# OverDrive vs. OD2



## TiCoyote (Jun 28, 2005)

Has anyone ridden the TCR Advanced and the Advanced Pro side by side? I understand that they have the same frame, but different wheels and fork. Or specifically, steerer tube. The Advanced has the aluminum OverDrive 1.25-1.125 tapered, whereas the Pro has the carbon OverDrive 2 1.5-1.25 tapered steerer. 

Some say this is an annoyance because it's too hard to find a stem. Giant claims that it offers a 30% improvement in torsional stiffness which leads to more precise steering. 

I can't seem to find any reviews that actually compare both. I guess one issue is that the bikes also have different wheels, which likely has a greater impact than different steerers.


----------



## K4m1k4z3 (Aug 3, 2017)

The stem situation is actually not that bad. Apart from Giant, Canyon, Syncros and Ritchey (I think) also make 1.25" stems.

I haven't compared the steerers, I just went with the nicest bike that fit my budget (Adv Pro 1 Disc).


----------



## K4m1k4z3 (Aug 3, 2017)

Forgot to mention that the Specialized Multi Stem (or however it's called) also works. It's essentially a 31.8 mm steerer tube stem (1&1/4") that comes with angled 1&1/8" spacers/sleeves for the steerer clamp area to fine-tune the angle. In the base setting without sleeves it's a 24° stem however, so quite the extreme position. But if anyone's looking for a super-aggressive stem for their Giant road bike, it's a great option.


----------



## Finx (Oct 19, 2017)

TiCoyote said:


> Has anyone ridden the TCR Advanced and the Advanced Pro side by side? I understand that they have the same frame, but different wheels and fork. Or specifically, steerer tube. The Advanced has the aluminum OverDrive 1.25-1.125 tapered, whereas the Pro has the carbon OverDrive 2 1.5-1.25 tapered steerer.
> 
> Some say this is an annoyance because it's too hard to find a stem. Giant claims that it offers a 30% improvement in torsional stiffness which leads to more precise steering.
> 
> I can't seem to find any reviews that actually compare both. I guess one issue is that the bikes also have different wheels, which likely has a greater impact than different steerers.
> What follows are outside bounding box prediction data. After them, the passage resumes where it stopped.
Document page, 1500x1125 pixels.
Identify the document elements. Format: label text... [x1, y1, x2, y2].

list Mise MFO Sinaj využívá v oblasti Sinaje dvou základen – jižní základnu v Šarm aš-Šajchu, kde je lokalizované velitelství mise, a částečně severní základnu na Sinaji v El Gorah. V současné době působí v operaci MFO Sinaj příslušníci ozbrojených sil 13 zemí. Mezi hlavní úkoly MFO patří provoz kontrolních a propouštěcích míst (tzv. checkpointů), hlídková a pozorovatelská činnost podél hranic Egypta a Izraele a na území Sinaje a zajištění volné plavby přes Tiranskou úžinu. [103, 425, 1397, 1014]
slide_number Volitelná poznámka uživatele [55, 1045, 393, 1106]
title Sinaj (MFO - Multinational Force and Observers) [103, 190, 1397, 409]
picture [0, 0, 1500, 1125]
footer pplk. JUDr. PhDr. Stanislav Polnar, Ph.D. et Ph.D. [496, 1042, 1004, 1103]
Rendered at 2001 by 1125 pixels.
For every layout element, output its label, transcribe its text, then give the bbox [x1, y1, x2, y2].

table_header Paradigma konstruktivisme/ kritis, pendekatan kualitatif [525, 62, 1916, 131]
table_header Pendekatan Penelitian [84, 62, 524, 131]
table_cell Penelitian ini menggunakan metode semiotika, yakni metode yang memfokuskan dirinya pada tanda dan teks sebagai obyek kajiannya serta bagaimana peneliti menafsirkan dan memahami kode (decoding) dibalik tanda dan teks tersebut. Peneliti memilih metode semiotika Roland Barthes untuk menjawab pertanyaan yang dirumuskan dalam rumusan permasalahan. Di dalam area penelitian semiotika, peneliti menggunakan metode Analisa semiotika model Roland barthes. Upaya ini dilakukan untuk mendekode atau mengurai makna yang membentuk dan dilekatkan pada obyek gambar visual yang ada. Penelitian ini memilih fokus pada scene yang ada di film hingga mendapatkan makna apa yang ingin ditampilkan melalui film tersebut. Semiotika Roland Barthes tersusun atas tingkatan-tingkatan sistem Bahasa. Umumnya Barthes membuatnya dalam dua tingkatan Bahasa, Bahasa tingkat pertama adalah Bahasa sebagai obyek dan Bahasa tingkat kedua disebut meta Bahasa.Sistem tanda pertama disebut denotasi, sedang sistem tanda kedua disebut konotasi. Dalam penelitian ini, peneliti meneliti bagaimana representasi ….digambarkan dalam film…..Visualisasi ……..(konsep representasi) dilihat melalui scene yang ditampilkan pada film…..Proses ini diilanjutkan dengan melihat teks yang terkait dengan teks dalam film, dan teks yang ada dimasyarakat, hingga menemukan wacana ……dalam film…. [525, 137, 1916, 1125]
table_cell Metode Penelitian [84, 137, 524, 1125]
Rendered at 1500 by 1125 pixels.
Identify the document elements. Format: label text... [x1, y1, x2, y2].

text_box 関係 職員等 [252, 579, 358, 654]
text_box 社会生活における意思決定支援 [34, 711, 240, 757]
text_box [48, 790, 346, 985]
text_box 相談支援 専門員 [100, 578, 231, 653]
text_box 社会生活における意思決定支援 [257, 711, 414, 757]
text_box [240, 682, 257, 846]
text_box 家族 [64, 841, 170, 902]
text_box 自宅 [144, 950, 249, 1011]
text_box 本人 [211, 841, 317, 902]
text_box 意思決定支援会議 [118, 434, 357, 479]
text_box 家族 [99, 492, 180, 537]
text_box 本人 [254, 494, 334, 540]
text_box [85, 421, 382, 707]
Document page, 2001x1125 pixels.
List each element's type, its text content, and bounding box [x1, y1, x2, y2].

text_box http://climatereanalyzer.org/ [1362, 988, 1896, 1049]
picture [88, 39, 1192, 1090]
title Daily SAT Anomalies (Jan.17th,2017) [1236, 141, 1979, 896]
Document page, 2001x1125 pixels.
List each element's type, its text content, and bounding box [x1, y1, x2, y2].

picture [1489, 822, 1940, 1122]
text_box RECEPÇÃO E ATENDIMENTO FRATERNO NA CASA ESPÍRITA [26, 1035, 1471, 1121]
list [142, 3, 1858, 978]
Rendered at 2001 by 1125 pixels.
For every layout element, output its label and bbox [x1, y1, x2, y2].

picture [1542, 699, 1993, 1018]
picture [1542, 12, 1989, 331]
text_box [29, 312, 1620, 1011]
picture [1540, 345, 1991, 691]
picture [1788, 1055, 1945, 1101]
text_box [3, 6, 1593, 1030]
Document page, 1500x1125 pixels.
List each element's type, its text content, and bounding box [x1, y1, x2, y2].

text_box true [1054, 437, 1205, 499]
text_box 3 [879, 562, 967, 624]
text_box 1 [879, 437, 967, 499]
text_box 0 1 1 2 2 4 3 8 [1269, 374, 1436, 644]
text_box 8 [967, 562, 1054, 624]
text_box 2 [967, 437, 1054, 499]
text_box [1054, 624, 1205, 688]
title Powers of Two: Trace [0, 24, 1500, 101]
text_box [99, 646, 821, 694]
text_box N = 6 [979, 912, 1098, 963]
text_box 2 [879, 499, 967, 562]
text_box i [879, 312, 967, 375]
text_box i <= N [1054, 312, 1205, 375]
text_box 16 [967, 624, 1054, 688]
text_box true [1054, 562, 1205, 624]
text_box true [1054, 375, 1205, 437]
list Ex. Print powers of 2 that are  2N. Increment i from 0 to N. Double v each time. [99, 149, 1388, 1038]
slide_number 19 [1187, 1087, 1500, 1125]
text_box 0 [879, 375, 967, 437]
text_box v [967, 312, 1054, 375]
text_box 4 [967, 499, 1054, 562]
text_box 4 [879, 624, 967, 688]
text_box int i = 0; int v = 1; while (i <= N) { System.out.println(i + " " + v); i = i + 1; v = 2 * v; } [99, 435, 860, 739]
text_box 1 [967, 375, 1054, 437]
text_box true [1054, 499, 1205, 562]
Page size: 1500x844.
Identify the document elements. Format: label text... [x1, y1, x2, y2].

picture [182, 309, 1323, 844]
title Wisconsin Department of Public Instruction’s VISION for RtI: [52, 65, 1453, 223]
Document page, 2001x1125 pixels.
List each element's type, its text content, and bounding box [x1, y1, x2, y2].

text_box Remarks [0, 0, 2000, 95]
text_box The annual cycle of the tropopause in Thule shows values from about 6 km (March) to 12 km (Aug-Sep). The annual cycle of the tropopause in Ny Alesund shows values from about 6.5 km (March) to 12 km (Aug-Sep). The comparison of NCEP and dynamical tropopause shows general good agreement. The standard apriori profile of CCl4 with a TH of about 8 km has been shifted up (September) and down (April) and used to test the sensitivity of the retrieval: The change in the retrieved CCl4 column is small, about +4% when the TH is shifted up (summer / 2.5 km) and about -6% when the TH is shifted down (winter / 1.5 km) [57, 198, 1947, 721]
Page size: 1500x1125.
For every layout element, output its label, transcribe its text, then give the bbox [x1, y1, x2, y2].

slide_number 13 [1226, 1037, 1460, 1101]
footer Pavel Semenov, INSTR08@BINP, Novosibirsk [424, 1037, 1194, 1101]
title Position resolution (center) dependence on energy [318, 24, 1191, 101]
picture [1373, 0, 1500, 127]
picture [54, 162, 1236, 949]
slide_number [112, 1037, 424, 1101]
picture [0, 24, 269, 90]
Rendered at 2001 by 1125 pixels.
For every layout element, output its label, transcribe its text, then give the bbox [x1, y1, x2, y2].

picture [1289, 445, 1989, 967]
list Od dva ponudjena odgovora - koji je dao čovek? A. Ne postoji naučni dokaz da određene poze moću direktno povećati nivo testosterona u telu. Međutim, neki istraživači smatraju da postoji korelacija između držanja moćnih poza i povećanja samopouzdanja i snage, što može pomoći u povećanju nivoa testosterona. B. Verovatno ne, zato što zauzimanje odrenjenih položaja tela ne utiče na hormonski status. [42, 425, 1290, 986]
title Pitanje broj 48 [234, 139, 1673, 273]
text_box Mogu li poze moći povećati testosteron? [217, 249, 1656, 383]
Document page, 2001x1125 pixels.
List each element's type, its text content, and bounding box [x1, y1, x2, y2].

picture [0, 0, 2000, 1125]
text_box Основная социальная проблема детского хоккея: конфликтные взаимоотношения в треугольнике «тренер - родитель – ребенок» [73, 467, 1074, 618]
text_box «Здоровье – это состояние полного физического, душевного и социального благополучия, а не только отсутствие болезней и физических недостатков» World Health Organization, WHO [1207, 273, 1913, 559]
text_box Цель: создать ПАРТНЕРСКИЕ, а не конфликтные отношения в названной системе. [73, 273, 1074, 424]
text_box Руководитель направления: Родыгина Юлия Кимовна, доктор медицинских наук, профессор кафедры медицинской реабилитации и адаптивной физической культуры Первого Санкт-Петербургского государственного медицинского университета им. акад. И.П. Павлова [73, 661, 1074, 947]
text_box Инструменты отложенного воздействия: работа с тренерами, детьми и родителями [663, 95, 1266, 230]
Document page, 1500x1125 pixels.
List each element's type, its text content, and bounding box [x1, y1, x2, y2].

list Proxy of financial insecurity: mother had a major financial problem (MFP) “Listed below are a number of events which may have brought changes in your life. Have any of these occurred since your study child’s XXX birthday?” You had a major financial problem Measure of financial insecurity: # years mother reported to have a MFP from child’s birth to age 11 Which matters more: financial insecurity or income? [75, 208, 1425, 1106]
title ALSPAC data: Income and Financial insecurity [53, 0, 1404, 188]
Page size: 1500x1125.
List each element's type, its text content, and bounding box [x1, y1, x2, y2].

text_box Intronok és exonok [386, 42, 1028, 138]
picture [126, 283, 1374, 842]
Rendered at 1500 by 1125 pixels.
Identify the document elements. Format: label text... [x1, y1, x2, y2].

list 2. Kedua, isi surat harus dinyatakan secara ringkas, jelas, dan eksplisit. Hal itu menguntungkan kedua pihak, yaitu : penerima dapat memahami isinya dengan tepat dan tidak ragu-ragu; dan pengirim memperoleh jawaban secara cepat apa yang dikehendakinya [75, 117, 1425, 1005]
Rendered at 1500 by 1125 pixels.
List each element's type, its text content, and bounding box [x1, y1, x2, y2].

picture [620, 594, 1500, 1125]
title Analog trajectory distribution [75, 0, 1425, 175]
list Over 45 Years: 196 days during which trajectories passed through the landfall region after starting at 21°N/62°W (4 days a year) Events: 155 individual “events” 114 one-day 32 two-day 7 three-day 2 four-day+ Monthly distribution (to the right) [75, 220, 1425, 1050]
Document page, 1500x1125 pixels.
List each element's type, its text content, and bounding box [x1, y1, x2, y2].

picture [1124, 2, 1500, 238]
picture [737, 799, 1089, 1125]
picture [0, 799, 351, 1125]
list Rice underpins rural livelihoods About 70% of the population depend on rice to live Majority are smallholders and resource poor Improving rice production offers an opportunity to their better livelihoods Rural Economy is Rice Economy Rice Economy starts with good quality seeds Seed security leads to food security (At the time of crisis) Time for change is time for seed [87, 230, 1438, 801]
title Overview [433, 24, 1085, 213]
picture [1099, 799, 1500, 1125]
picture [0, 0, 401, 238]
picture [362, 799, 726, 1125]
I have a Canyon with a 1 1/4" steerer. I found quite a few options when shopping around. As mentioned above, Ritchey, Giant, Canyon, Syncros... also Zipp and FSA. I chose the Ritchey for the aesthetics. They are pricey, but very stiff and light. 

https://us.ritcheylogic.com/us_en/superlogic-c260-84d-stem

If you are ok with Alloy, I think the Canyon stem was the most inexpensive, although you need to order the face plate separately if I recall....


----------